Industrial production decreased 0.4 percent in June after having fallen 1.2 percent in May. For the second quarter as a whole, output fell at an annual rate of 11.6 percent, a more moderate contraction than in the first quarter, when output fell 19.1 percent. Manufacturing output moved down 0.6 percent in June, with declines at both durable and nondurable goods producers. Outside of manufacturing, the output of mines fell 0.5 percent in June, and the output of utilities increased 0.8 percent. The rate of capacity utilization for total industry declined in June to 68.0 percent, a level 12.9 percentage points below its average for 1972-2008. Prior to the current recession, the low over the history of this series, which begins in 1967, was 70.9 percent in December 1982.

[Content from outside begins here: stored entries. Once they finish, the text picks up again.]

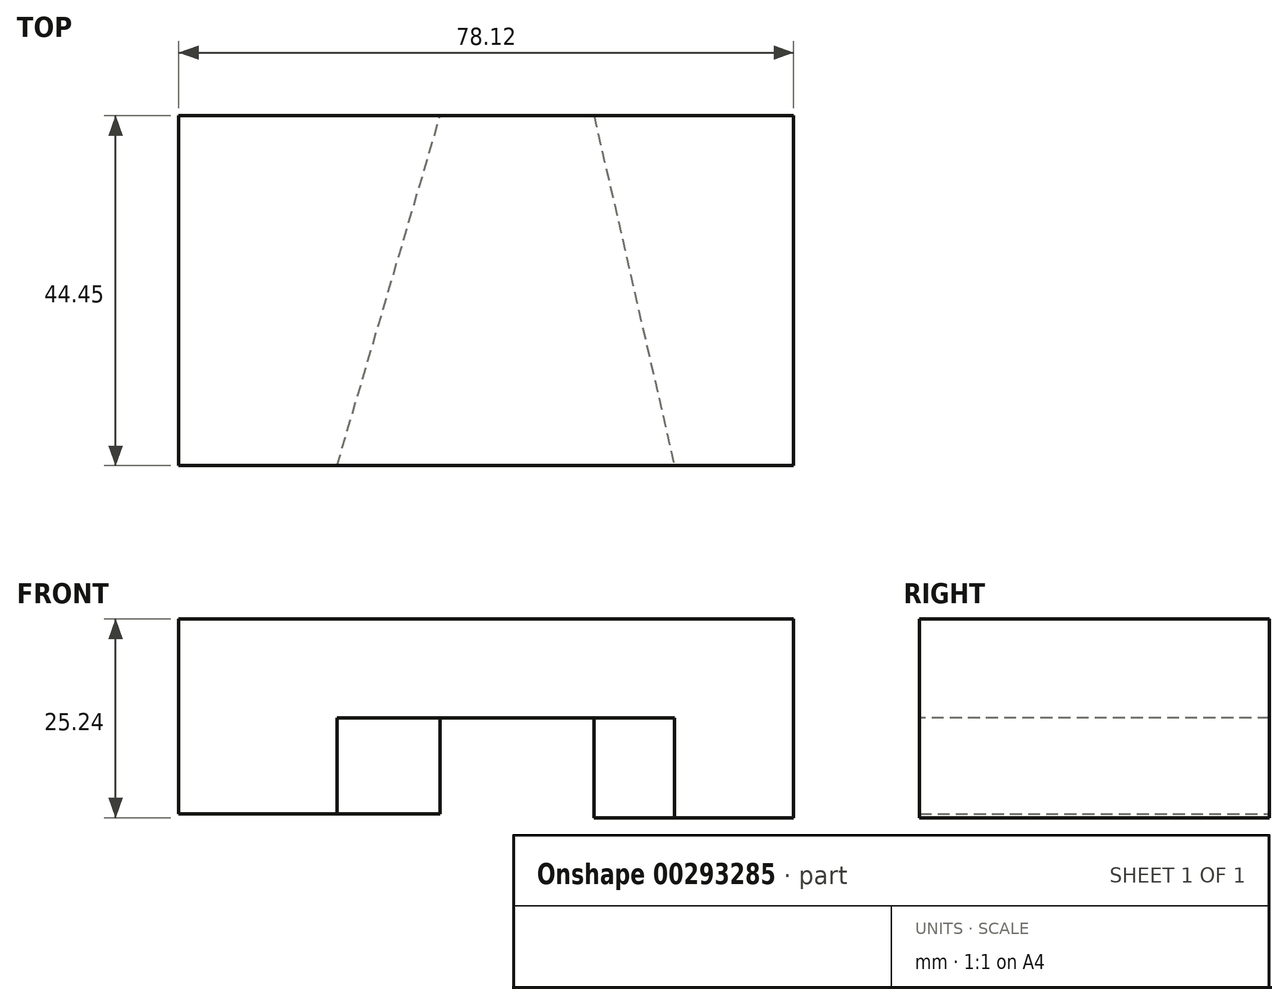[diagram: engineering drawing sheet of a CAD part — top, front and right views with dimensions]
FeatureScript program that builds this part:
annotation { "Feature Type Name" : "Feature", "Feature Type Description" : "" }
export const myFeature = defineFeature(function(context is Context, id is Id, definition is map)
    precondition{}
    {
        {
            var Q0;
            Q0=qCreatedBy(makeId("Front.planeOp"),FACE);
            var sketch = newSketch(context, id + "F0", { "sketchPlane" : qUnion([Q0])});
            skLineSegment(sketch, "E0", {"start": v(-58.59, 43.87) * mm, "end": v(-58.59, 31.33) * mm});
            skLineSegment(sketch, "E1", {"start": v(-58.59, 31.33) * mm, "end": v(19.53, 31.33) * mm});
            skLineSegment(sketch, "E2", {"start": v(19.53, 31.33) * mm, "end": v(19.53, 43.87) * mm});
            skLineSegment(sketch, "E3", {"start": v(19.53, 43.87) * mm, "end": v(-58.59, 43.87) * mm});
            skSolve(sketch);
        }
        {
            var Q0;
            Q0=makeQuery(id+"F0.imprint","IMPRINT",FACE,{"disambiguationData":[TD([[makeQuery(id+"F0.imprint","IMPRINT",EDGE,{"derivedFrom":sQuery(id+"F0.wireOp",EDGE,"E0")}),1.0]])]});
            extrude(context, id + "F1", {"entities" : qUnion([Q0]), "depth" : 44.45 * mm});
        }
        {
            var Q0;
            Q0=makeQuery(id+"F1.opExtrude","SWEPT_FACE",FACE,{"disambiguationData":[OSD([sQuery(id+"F0.wireOp",EDGE,"E1")])]});
            var sketch = newSketch(context, id + "F2", { "sketchPlane" : qUnion([Q0])});
            skLineSegment(sketch, "E4", {"start": v(-38.47, 44.45) * mm, "end": v(-25.36, 0) * mm});
            skSolve(sketch);
        }
        {
            var Q0;
            {var subQ0=sQuery(id+"F2.wireOp",EDGE,"E4");Q0=makeQuery(id+"F2.imprint","IMPRINT",FACE,{"disambiguationData":[TD([[makeQuery(id+"F2.imprint","IMPRINT",EDGE,{"derivedFrom":subQ0}),-1.0]])]});}
            extrude(context, id + "F3", {"entities" : qUnion([Q0]), "operationType" : NewBodyOperationType.ADD, "depth" : 12.2 * mm});
        }
        {
            var Q0;
            Q0=makeQuery(id+"F1.opExtrude","SWEPT_FACE",FACE,{"disambiguationData":[OSD([sQuery(id+"F0.wireOp",EDGE,"E1")])]});
            var sketch = newSketch(context, id + "F4", { "sketchPlane" : qUnion([Q0])});
            skLineSegment(sketch, "E5", {"start": v(-5.83, 0) * mm, "end": v(4.37, 44.45) * mm});
            skSolve(sketch);
        }
        {
            var Q0;
            Q0 = qSketchRegion(id + "F4", true);
            var Q1;
            {var subQ0=sQuery(id+"F4.wireOp",EDGE,"E5");Q1=makeQuery(id+"F4.imprint","IMPRINT",FACE,{"disambiguationData":[TD([[makeQuery(id+"F4.imprint","IMPRINT",EDGE,{"derivedFrom":subQ0}),-1.0]])]});}
            extrude(context, id + "F5", {"entities" : qUnion([Q0, Q1]), "operationType" : NewBodyOperationType.ADD, "depth" : 12.7 * mm});
        }
    });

This is one set of statistics that still gives me the willies. Or -- to put it another way -- if there is anything that could screw up the bottoming process it's this series of numbers. Thankfully there are finally in a "less worse" situation.
Click for a larger image
Notice the following on the above chart:
1.) The monthly decline series has been improving in fits and starts for the last six months. However, it is still negative.
2.) The first quartet numbers were worse than the second quarter numbers (although both are still negative).
In addition, the charts are downright ugly still (click on all for a larger image):
The capacity utilization number indicates we're going to have a low investment total at the beginning of the next expansion as manufacturers ramp up existing production at the expense of new buildings/facilities etc...
Bottom line: if there is one series that really threatens a recovery this is it.
1 comments:
Industrial production has fallen about 15% during this recession and about 18% from its high. It should not fall much further without additional negative inputs. The status quo at this point would predict that industrial production would maintain itself at this level (-1.0% - +2.5%). This level is roughly in equilibrium with the current subdued demand. The slight upside bias is from any catch up due to excessive inventory draw downs and/or pent up demand. The export picture is less transparent.
The Philly Fed and Empire State indexes have been playing hop scotch with one another but I'm looking for them to turn slightly positive. Hopefully we are in the bottom of a broad U or even an L but not on a staircase leading downward to the right. Any "recovery" is likely to be more wishful thinking that not bad is good. At this point a fly landing on the wrong side of the see saw could tip us down.